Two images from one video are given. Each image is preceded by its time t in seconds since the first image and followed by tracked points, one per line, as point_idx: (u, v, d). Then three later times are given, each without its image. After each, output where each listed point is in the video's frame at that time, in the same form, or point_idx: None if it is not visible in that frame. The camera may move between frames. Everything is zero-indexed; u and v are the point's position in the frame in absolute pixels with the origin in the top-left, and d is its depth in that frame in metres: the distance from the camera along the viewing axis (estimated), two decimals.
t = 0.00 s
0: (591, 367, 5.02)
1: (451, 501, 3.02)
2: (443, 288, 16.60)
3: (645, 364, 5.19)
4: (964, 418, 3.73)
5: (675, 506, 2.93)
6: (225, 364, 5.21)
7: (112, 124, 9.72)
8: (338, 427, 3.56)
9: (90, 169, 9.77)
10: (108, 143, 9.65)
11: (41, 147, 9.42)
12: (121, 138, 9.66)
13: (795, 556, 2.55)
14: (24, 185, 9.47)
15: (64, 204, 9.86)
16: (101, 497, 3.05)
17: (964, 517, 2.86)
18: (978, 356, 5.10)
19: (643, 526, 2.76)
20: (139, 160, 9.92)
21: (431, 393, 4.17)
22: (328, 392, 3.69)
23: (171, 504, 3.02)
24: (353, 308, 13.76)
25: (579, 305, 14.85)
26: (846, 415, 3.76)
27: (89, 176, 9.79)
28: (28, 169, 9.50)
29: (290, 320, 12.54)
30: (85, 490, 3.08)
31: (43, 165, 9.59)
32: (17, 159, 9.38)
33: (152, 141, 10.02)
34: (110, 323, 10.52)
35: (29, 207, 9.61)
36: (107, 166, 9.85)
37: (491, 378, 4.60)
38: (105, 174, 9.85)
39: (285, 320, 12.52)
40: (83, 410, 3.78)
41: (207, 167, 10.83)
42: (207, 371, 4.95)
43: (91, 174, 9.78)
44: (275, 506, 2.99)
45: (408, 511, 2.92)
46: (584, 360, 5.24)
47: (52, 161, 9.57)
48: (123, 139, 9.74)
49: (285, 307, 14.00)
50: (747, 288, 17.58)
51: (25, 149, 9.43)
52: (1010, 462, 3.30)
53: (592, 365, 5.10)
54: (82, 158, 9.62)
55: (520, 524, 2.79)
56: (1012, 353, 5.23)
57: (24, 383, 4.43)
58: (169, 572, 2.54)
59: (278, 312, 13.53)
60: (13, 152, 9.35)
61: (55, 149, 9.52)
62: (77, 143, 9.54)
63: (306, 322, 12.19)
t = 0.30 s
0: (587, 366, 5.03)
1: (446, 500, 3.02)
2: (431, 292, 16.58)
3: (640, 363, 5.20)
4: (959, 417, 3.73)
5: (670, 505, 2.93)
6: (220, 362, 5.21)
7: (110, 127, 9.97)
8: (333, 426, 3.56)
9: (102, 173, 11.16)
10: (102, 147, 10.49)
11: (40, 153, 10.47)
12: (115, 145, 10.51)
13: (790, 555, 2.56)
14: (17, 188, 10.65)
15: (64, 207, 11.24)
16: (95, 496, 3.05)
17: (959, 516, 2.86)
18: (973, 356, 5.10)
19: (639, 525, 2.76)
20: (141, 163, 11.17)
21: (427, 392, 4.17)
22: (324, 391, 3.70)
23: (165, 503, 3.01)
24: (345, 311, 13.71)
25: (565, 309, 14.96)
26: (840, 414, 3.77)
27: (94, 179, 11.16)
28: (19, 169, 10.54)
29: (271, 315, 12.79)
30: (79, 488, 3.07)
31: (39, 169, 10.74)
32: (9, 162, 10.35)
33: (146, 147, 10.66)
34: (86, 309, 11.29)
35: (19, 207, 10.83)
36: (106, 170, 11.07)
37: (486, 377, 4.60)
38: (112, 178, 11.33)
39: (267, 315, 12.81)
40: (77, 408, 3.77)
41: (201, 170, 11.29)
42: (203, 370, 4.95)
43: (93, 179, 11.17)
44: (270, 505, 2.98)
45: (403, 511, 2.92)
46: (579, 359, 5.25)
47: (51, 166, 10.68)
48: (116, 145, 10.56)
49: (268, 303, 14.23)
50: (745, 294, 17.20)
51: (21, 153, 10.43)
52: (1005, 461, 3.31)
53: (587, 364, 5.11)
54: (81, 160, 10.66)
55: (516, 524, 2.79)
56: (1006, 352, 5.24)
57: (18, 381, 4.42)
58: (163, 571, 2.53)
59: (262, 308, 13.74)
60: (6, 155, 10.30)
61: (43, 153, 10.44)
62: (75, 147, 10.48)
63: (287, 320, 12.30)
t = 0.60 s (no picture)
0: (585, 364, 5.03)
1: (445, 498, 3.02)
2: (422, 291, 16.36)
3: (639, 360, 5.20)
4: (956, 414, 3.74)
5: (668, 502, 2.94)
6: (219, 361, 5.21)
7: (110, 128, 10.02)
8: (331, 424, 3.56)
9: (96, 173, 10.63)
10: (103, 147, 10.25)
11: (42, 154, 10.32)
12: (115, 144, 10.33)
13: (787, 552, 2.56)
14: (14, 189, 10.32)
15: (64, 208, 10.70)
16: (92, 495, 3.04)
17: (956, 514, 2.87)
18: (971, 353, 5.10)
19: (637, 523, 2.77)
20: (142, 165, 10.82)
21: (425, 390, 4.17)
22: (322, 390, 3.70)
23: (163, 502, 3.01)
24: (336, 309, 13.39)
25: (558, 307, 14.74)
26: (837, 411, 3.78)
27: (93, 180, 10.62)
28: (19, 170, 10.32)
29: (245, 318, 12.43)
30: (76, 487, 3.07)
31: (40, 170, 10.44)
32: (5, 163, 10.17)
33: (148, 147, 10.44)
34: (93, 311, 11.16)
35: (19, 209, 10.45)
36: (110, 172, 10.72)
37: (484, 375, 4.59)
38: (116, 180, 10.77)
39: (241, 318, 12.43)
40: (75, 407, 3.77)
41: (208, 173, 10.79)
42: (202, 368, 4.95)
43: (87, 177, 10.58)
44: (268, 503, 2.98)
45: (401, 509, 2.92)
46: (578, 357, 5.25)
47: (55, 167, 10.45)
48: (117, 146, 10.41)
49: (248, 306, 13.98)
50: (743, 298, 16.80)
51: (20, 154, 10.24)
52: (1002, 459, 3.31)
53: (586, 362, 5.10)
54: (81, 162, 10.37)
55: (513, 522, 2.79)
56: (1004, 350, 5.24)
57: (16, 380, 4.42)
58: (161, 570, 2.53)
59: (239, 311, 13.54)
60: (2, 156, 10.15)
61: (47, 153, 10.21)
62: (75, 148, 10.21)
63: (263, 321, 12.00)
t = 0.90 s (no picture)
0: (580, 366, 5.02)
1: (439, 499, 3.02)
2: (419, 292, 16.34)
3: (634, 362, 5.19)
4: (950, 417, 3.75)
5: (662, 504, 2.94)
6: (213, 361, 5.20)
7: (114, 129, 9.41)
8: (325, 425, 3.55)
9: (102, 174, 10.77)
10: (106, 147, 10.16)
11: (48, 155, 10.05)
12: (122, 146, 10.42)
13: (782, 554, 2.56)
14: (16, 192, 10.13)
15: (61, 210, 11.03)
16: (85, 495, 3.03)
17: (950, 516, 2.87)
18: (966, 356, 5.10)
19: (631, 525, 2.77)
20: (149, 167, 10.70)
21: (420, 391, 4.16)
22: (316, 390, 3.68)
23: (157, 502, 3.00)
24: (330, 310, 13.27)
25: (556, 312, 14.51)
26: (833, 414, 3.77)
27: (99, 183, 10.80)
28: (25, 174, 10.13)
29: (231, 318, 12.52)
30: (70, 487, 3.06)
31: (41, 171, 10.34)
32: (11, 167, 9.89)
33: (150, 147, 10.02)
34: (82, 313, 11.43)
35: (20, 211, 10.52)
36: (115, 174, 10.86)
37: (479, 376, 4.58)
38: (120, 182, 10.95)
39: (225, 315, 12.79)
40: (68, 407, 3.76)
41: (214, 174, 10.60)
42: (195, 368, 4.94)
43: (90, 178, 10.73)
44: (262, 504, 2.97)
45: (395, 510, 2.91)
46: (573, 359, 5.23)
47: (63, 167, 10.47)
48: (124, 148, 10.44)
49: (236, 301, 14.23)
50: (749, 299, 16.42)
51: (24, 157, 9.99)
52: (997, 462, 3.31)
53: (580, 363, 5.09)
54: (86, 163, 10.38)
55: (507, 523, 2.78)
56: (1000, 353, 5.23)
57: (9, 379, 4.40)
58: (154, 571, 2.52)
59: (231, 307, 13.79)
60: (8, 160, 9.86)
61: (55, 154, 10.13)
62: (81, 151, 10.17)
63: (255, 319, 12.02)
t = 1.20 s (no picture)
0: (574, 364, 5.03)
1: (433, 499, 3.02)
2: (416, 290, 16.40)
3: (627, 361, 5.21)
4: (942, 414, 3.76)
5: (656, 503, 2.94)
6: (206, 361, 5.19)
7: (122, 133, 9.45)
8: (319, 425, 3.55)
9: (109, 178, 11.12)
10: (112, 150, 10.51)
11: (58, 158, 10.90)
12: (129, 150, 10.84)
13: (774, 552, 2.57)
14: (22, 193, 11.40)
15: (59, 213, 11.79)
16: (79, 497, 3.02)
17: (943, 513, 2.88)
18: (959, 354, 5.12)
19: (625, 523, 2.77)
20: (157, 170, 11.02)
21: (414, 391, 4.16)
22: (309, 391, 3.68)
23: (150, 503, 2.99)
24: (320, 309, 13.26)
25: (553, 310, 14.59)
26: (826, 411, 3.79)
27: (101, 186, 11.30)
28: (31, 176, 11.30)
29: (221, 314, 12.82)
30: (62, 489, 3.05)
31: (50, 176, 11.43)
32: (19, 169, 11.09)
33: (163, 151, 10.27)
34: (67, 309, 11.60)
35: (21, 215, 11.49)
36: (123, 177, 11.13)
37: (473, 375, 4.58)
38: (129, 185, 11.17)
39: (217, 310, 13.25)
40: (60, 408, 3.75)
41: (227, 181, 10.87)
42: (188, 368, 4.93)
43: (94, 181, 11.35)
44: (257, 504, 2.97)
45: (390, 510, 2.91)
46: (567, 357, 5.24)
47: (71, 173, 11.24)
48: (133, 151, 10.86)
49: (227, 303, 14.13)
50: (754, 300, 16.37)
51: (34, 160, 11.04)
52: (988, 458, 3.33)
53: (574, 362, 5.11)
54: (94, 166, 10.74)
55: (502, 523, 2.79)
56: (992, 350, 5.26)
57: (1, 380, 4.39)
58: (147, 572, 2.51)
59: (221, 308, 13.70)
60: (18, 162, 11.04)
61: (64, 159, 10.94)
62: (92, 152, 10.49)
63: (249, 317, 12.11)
■ ■ ■
Please give back, exactly as it stands above, the stretch from the line with "36: (107, 166, 9.85)" through the line with "16: (95, 496, 3.05)", and no line outside it.

» Your response:
36: (107, 166, 9.85)
37: (491, 378, 4.60)
38: (105, 174, 9.85)
39: (285, 320, 12.52)
40: (83, 410, 3.78)
41: (207, 167, 10.83)
42: (207, 371, 4.95)
43: (91, 174, 9.78)
44: (275, 506, 2.99)
45: (408, 511, 2.92)
46: (584, 360, 5.24)
47: (52, 161, 9.57)
48: (123, 139, 9.74)
49: (285, 307, 14.00)
50: (747, 288, 17.58)
51: (25, 149, 9.43)
52: (1010, 462, 3.30)
53: (592, 365, 5.10)
54: (82, 158, 9.62)
55: (520, 524, 2.79)
56: (1012, 353, 5.23)
57: (24, 383, 4.43)
58: (169, 572, 2.54)
59: (278, 312, 13.53)
60: (13, 152, 9.35)
61: (55, 149, 9.52)
62: (77, 143, 9.54)
63: (306, 322, 12.19)
t = 0.30 s
0: (587, 366, 5.03)
1: (446, 500, 3.02)
2: (431, 292, 16.58)
3: (640, 363, 5.20)
4: (959, 417, 3.73)
5: (670, 505, 2.93)
6: (220, 362, 5.21)
7: (110, 127, 9.97)
8: (333, 426, 3.56)
9: (102, 173, 11.16)
10: (102, 147, 10.49)
11: (40, 153, 10.47)
12: (115, 145, 10.51)
13: (790, 555, 2.56)
14: (17, 188, 10.65)
15: (64, 207, 11.24)
16: (95, 496, 3.05)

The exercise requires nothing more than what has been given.